While Celtics fans – and the Celtics players, for that matter – may not want to watch the Raptors’ game-winning three-point play in Thursday’s Game 3 of their playoff series on loop, it’s worth another look. Because it’s just that good.
After Kemba Walker dished to Daniel Theis for a punctuated dunk that put the Celtics up, 103-101, and left just a half-second on the clock, Toronto had to be perfect if it had any chance of winning.
And it was.
Here’s a closer look at how the OG Anunoby pulled off the buzzer-beating 3:
Tacko Fall enters the game.
Coach Brad Stevens put 7-foot-5-inch center Tacko Fall in to guard Kyle Lowry’s sideline inbounds pass. On the bench, Walker was so nervous that something bad might happen that he could not watch.
The Celtics were in zone.
The Celtics came out in a zone defense, ideally to leave them less susceptible to a series of screens. It’s their usual approach in these situations, and it generally works out well. They were pointing out and calling switches.
No one saw OG Anunoby on the baseline.
Jayson Tatum started on Anunoby, the lowest threat on the court. Anunoby casually jogged along the baseline to the far corner before the ball was inbounded.
Tatum appeared to point to let Jaylen Brown know so he could switch onto him. But Brown had his back to them as he guarded Pascal Siakam in the paint, and it did not look like Tatum yelled anything to him.
Fred VanVleet was the focus.
The Celtics’ focus was on VanVleet, the most dangerous option in this situation. Tatum said Marcus Smart passed VanVleet off to him.
“So OG cut. I was passing to the next guy,” Tatum said after the game. “We just didn’t communicate. Everybody didn’t hear it. It’s not on one person.”
When Marc Gasol set a screen for VanVleet, Smart pointed for a switch. Theis and Tatum both shaded toward VanVleet, smothering that option, but also leaving Boston vulnerable elsewhere.
Gasol then set a screen for Pascal Siakam, who ran toward the top of the key. Brown switched onto Gasol, and Smart switched onto Siakam. And as all this was transpiring, before the ball was even inbounded, Anunoby stood alone in the far left corner.
You can see the switches better if you slow down the play. Watch how Tatum and Smart swap at the top at the key.
Lowry’s pass was perfect.
The only way the Raptors could get a shot off in time was if the inbounds pass landed right in Anunoby’s hands.
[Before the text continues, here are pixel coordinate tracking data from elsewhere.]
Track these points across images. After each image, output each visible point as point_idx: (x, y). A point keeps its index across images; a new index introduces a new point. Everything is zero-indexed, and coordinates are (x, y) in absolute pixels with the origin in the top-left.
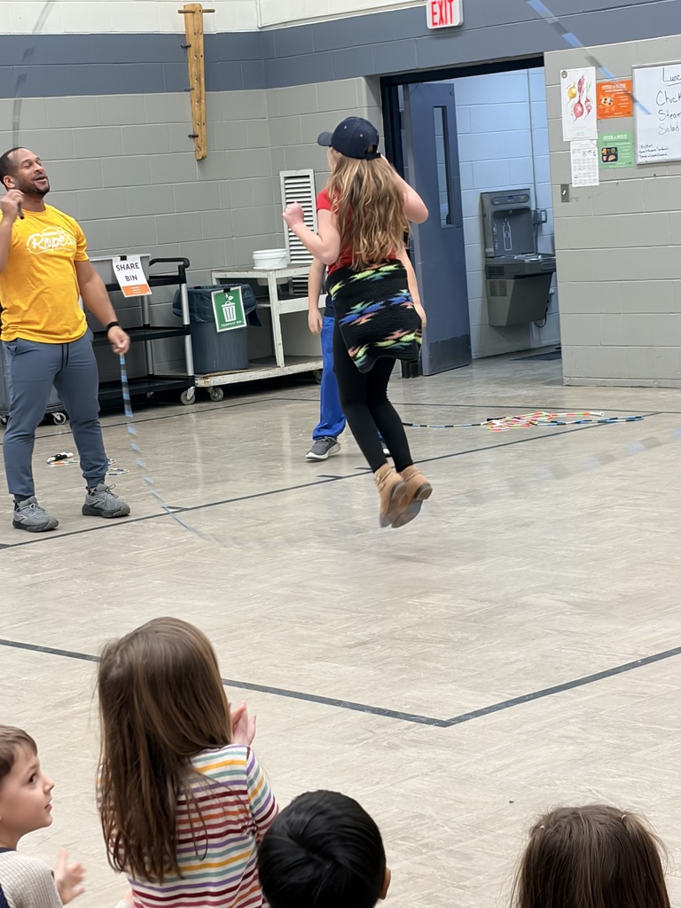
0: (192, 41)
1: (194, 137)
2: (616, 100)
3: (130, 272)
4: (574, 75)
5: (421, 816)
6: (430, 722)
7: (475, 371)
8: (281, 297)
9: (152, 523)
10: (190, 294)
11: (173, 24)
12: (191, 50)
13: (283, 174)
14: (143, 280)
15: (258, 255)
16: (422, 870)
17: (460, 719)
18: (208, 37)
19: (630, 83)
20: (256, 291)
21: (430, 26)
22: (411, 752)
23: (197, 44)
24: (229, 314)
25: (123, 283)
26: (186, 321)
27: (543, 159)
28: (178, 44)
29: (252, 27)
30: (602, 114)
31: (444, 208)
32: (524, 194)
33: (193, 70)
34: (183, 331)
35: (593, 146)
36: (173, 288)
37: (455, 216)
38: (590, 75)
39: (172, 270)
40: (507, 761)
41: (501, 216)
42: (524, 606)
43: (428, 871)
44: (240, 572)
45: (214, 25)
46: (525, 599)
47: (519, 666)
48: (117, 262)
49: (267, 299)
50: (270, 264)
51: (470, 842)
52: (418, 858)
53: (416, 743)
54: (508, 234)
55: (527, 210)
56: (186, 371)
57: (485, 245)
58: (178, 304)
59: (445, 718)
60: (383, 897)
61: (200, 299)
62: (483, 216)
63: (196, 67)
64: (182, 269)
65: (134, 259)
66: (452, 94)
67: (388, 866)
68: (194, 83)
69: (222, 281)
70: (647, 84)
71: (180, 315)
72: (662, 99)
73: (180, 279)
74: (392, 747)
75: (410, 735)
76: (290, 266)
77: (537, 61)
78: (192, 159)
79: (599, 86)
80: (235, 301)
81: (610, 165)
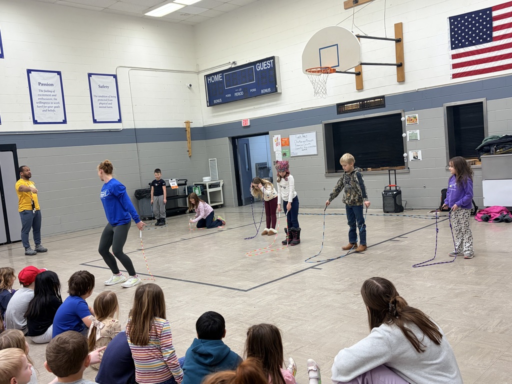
0: (187, 129)
1: (188, 151)
2: (285, 142)
3: (173, 183)
4: (276, 136)
5: (240, 314)
6: (243, 290)
7: (255, 204)
8: (209, 188)
9: (178, 243)
10: (187, 188)
11: (183, 126)
12: (187, 132)
13: (209, 159)
14: (176, 185)
15: (204, 178)
16: (239, 328)
17: (249, 290)
18: (191, 128)
19: (289, 139)
20: (203, 187)
21: (243, 126)
22: (238, 298)
23: (189, 130)
24: (197, 192)
25: (171, 185)
26: (187, 194)
27: (269, 155)
28: (185, 130)
29: (202, 126)
30: (282, 145)
31: (247, 167)
32: (266, 164)
33: (188, 136)
34: (187, 196)
35: (280, 152)
36: (184, 186)
37: (250, 169)
38: (279, 136)
39: (183, 182)
40: (261, 300)
41: (260, 168)
42: (265, 261)
43: (241, 328)
44: (198, 254)
45: (192, 126)
46: (266, 259)
47: (264, 276)
48: (170, 180)
49: (206, 188)
50: (207, 180)
51: (251, 321)
52: (239, 325)
53: (239, 296)
54: (262, 173)
55: (266, 167)
56: (187, 205)
57: (257, 175)
58: (185, 190)
59: (246, 289)
60: (224, 337)
61: (190, 189)
62: (256, 168)
63: (188, 135)
64: (186, 182)
65: (174, 180)
66: (248, 141)
67: (226, 328)
68: (188, 139)
69: (195, 184)
70: (293, 138)
71: (185, 193)
72: (296, 142)
73: (185, 184)
74: (233, 297)
75: (238, 294)
76: (211, 181)
77: (267, 133)
78: (188, 156)
79: (281, 139)
80: (199, 189)
81: (285, 157)
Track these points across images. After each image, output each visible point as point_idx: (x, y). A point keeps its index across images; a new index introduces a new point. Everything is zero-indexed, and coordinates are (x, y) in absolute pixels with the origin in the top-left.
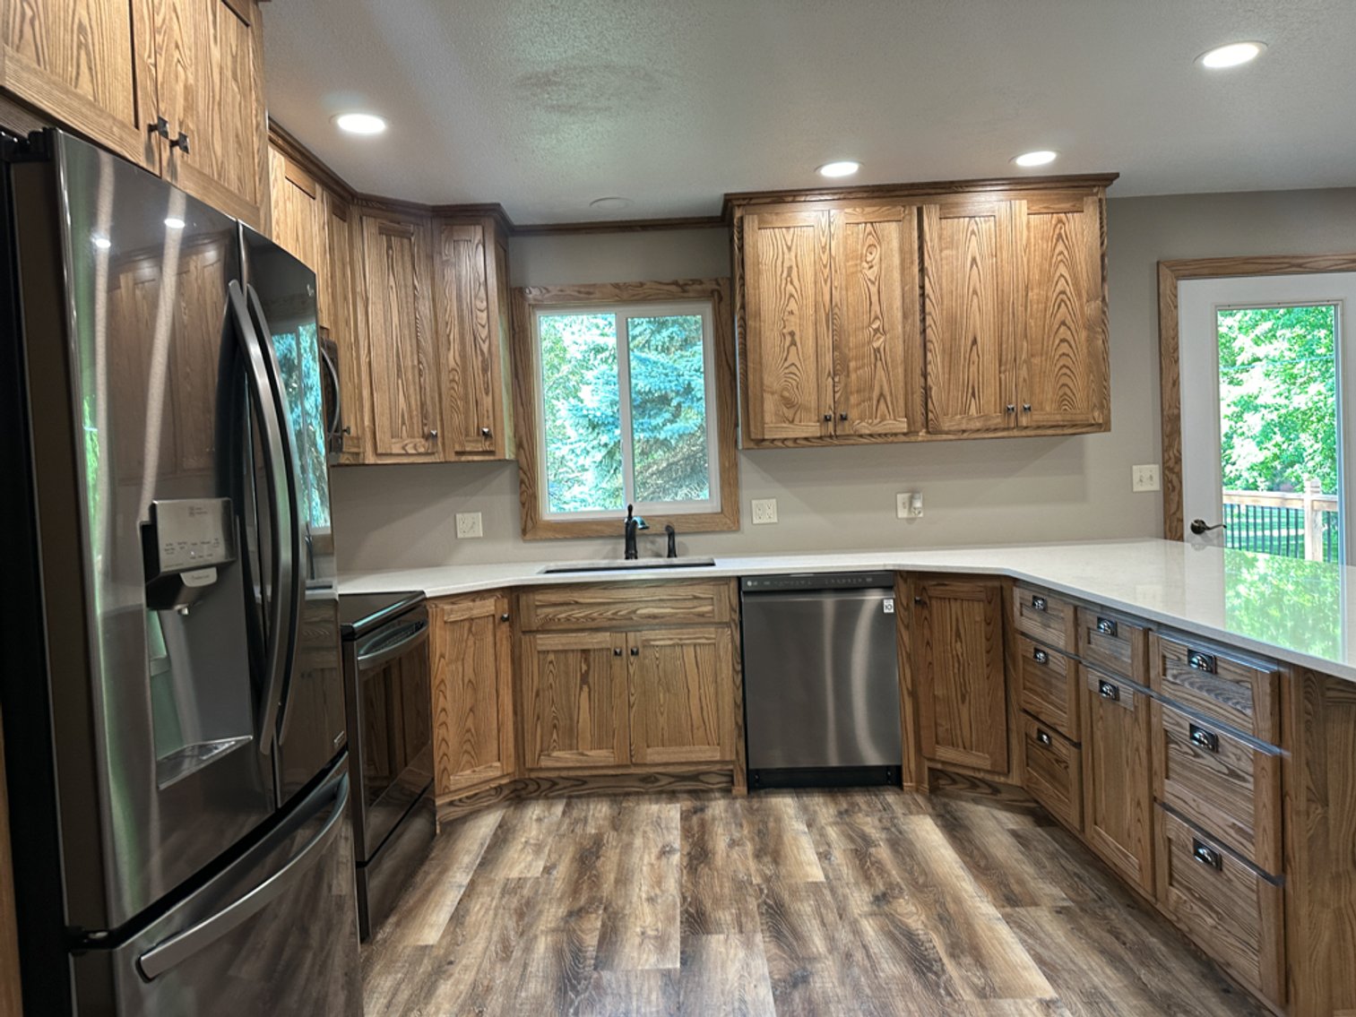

Lowry, despite being guarded by Fall, was able to drop it front-and-center to Anunoby, who didn’t hesitate and put the shot up. It was an absurdly difficult crosscourt pass that looked like it was executed with ease.
Brown couldn’t get to Anunoby in time.
By the time Brown recovered and contested the shot, he was a half-step behind. It was too late, as the 3-pointer splashed through the net and sent the Raptors to an improbable 104-103 win in Orlando that pulled them within 2-1 in this series.
Here’s what the Celtics were thinking after the game.
Brown called it a miscommunication.
“That’s really all what happened. At the end of the day, we’ve just got to be better as a unit. Regardless of what [defense] we were in, we know we had to guard the 3-point line. So, that was just a [expletive] disgrace at the end of the game. That was just terrible. No way we should have lost that game. I take responsibility for that. Not just that play but a lot of the plays before.”
But he also acknowledged how one stop made the difference between going up 3-0 and taking all the momentum into Saturday, and needing to get two more wins to move on to the Eastern Conference Finals.
“We just needed one stop to win the [expletive] game,” Brown said, “and we end up losing.”
Where do they go from here?
As Gary Washburn points out that the Celtics focus will eventually have to shift to positivity.
“It required a combined 56 points from Lowry and Fred VanVleet, a below-average game from Tatum, and a miracle shot for the Raptors to beat the Celtics.”
The Celtics, who lead the series, 2-1, are back at it on Saturday, with a 6:30 p.m. tipoff for Game 4.